Like Mattingly on Apollo 16, Evans was also wearing his commander’s helmet, equipped with red stripe and gold-tinted Lunar Extravehicular Visor Assembly (LEVA). Although he had griped that the gold visor made it hard for him to see anything inside the cabin, Cernan and Schmitt assured him that he would need its protection during the spacewalk.

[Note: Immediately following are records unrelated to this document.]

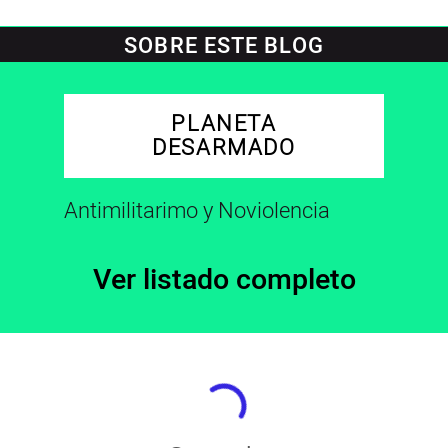
SOBRE ESTE BLOG
PLANETA
DESARMADO
Antimilitarimo y Noviolencia
Ver listado completo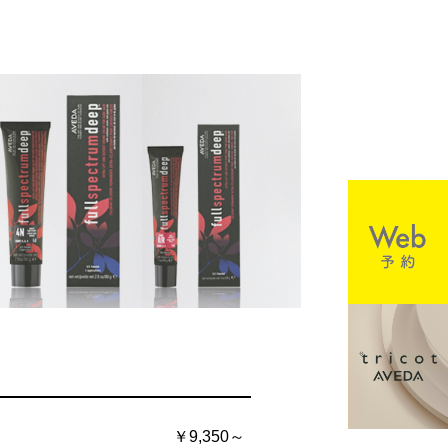
￥9,350～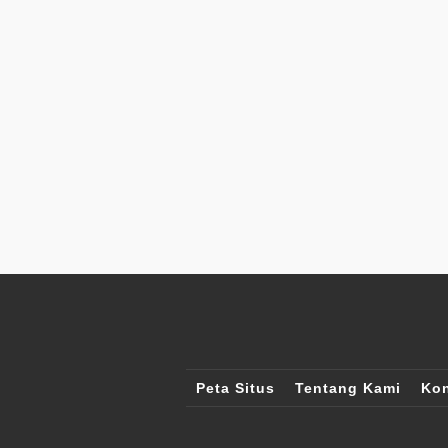
Peta Situs
Tentang Kami
Kon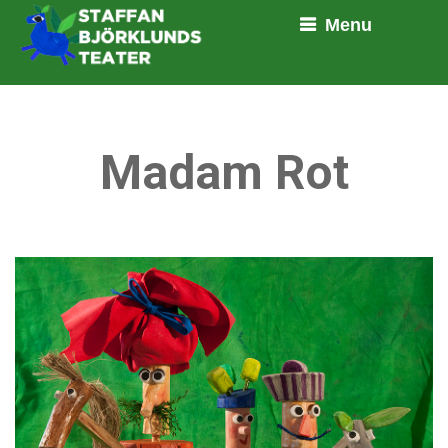
Menu
Madam Rot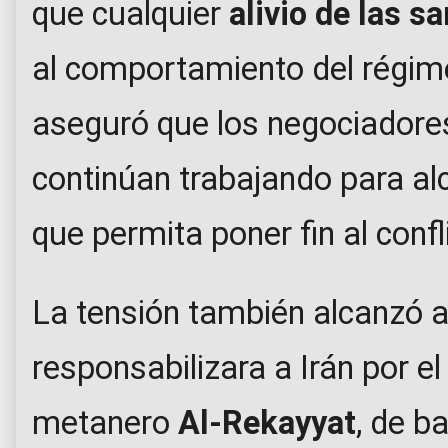
que cualquier
alivio de las s
al comportamiento del régime
aseguró que los negociador
continúan trabajando para al
que permita poner fin al confl
La tensión también alcanzó 
responsabilizara a Irán por e
metanero
Al-Rekayyat
, de b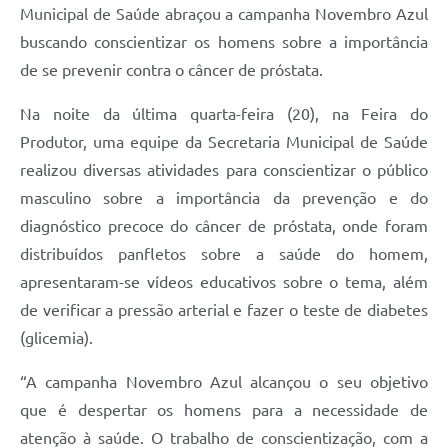
Municipal de Saúde abraçou a campanha Novembro Azul
buscando conscientizar os homens sobre a importância
de se prevenir contra o câncer de próstata.
Na noite da última quarta-feira (20), na Feira do
Produtor, uma equipe da Secretaria Municipal de Saúde
realizou diversas atividades para conscientizar o público
masculino sobre a importância da prevenção e do
diagnóstico precoce do câncer de próstata, onde foram
distribuídos panfletos sobre a saúde do homem,
apresentaram-se vídeos educativos sobre o tema, além
de verificar a pressão arterial e fazer o teste de diabetes
(glicemia).
“A campanha Novembro Azul alcançou o seu objetivo
que é despertar os homens para a necessidade de
atenção à saúde. O trabalho de conscientização, com a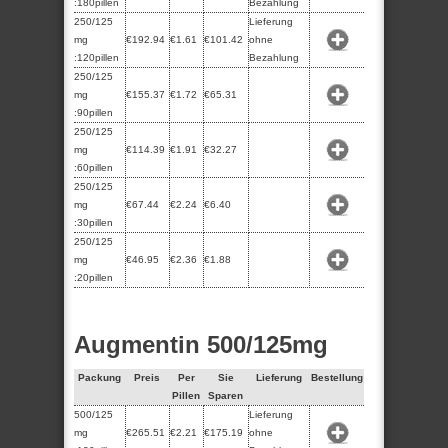
:180pillen
Bezahlung
250/125
Lieferung
mg
€192.94
€1.61
€101.42
ohne
:120pillen
Bezahlung
250/125
mg
€155.37
€1.72
€65.31
:90pillen
250/125
mg
€114.39
€1.91
€32.27
:60pillen
250/125
mg
€67.44
€2.24
€6.40
:30pillen
250/125
mg
€46.95
€2.36
€1.88
:20pillen
Augmentin 500/125mg
Packung
Preis
Per
Sie
Lieferung
Bestellung
Pillen
Sparen
500/125
Lieferung
mg
€265.51
€2.21
€175.19
ohne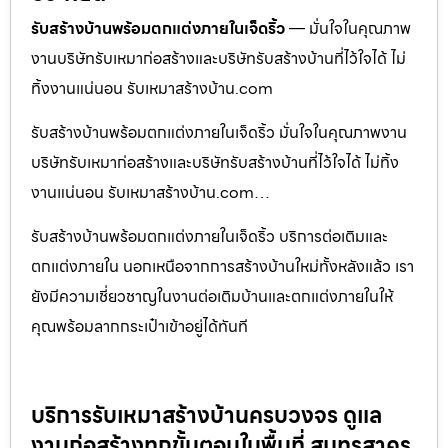
รับสร้างบ้านพร้อมตกแต่งภายในเจ็ดริ้ว
— มั่นใจในคุณภาพ
งานบริษัทรับเหมาก่อสร้างและบริษัทรับสร้างบ้านที่ไว้ใจได้ ไม่
ทิ้งงานแน่นอน รับเหมาสร้างบ้าน.com
รับสร้างบ้านพร้อมตกแต่งภายในเจ็ดริ้ว มั่นใจในคุณภาพงาน
บริษัทรับเหมาก่อสร้างและบริษัทรับสร้างบ้านที่ไว้ใจได้ ไม่ทิ้ง
งานแน่นอน รับเหมาสร้างบ้าน.com…
รับสร้างบ้านพร้อมตกแต่งภายในเจ็ดริ้ว บริการต่อเติมและ
ตกแต่งภายใน นอกเหนือจากการสร้างบ้านใหม่ทั้งหลังแล้ว เรา
ยังมีความเชี่ยวชาญในงานต่อเติมบ้านและตกแต่งภายในให้
คุณพร้อมลากกระเป๋าเข้าอยู่ได้ทันที
บริการรับเหมาสร้างบ้านครบวงจร ดูแล
งานก่อสร้างทุกขั้นตอนในพื้นที่ สมุทรสาคร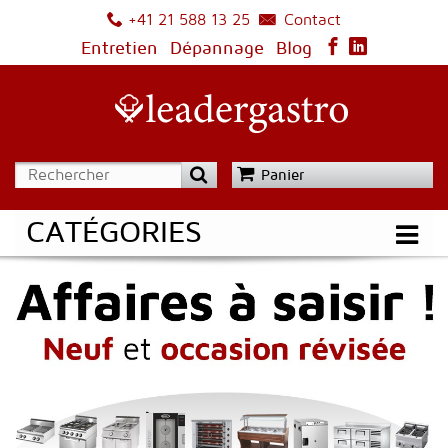
Contact
+41 21 588 13 25
Entretien
Dépannage
Blog
Panier
CATÉGORIES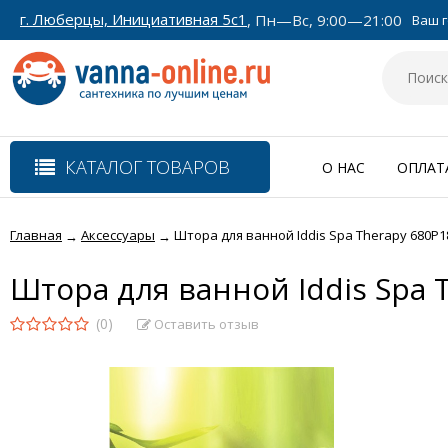
г. Люберцы, Инициативная 5с1
, Пн—Вс, 9:00—21:00
Ваш г
КАТАЛОГ ТОВАРОВ
О НАС
ОПЛАТ
Главная
Аксессуары
Штора для ванной Iddis Spa Therapy 680P1
→
→
Штора для ванной Iddis Spa 
(0)
Оставить отзыв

As the hatch opened, a felt-tipped pen drifted outside. Next came Evans himself. Emerging into the void, he was presented with the electrifying view of a crescent Earth, straight ahead, before being arrested by the blinding glare of the Sun to his right. Cernan advised him to pull down his gold-tinted visor, which Evans promptly did. Having identified himself to Mission Control as “the CMP” for most of the mission, he seemed a little unsure of how to identify himself. “Houston, this is…let’s see…when you’re EVA, they use your name, don’t they?”
“Yessir, we’ll use it, Ron,” replied Capcom Bob Overmyer.
Evans’ first act was to install a pole for the television camera, after which he conducted a visual survey of the service module’s external skin. Some of the paint was blistered, he noted, which readily peeled off with the fingers. Humming to himself, Evans moved to the SIMbay and set himself up in the foot restraints. “Talk about being a spaceman,” he breathed. “This is it!” It was also surprising to witness Earth as a crescent, having seen the Moon in such a phase so many times during his life. “The crescent Earth is not like the crescent Moon,” Evans reflected. “It’s got kind of like…horns…and the horns go all the way around, and it makes almost three-quarters of a circle.”
In spite of the lightheardtedness, there was much work to do. He hooked a tether onto the SIMbay’s lunar sounder data-cassette, thereby ensuring that it would not float away. After returning the cassette to a waiting Schmitt in the command module’s hatchway, Evans returned to the rear of the service module to pick up the pan camera’s data-cassette. At one stage, he paused for a breather and offered a brief “Hi” greeting to his mother, wife and children. All told, Evans was outside for 67 minutes, becoming the 21st human being in history to perform an extravehicular activity and only the third to do so in the vast cislunar gulf between Earth and the Moon.